_Required action_:
Retype the records verbatim, starting at their beginning and ending at the line containing "We train YOLOv7".
═════ Provided data ═════
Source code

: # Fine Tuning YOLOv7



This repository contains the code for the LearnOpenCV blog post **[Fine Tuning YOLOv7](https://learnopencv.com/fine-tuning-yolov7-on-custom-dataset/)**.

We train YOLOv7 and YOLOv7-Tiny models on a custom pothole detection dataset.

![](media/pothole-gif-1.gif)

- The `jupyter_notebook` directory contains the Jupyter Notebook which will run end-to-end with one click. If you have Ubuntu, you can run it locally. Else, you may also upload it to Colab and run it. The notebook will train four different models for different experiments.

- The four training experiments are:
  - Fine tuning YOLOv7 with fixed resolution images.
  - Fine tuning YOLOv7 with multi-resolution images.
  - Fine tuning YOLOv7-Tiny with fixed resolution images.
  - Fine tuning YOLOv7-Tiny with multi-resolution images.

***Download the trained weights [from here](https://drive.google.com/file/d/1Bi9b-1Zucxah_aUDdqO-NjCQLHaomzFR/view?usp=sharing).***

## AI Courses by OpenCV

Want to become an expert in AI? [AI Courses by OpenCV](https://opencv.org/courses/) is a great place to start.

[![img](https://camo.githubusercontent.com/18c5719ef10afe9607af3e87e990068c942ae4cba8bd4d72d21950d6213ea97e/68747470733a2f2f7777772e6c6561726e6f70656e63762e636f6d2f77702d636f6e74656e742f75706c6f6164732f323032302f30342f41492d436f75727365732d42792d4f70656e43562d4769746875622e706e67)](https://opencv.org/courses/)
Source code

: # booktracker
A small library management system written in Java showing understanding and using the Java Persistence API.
═════
_Reply_:
Source code

: # Fine Tuning YOLOv7



This repository contains the code for the LearnOpenCV blog post **[Fine Tuning YOLOv7](https://learnopencv.com/fine-tuning-yolov7-on-custom-dataset/)**.

We train YOLOv7 and YOLOv7-Tiny models on a custom pothole detection dataset.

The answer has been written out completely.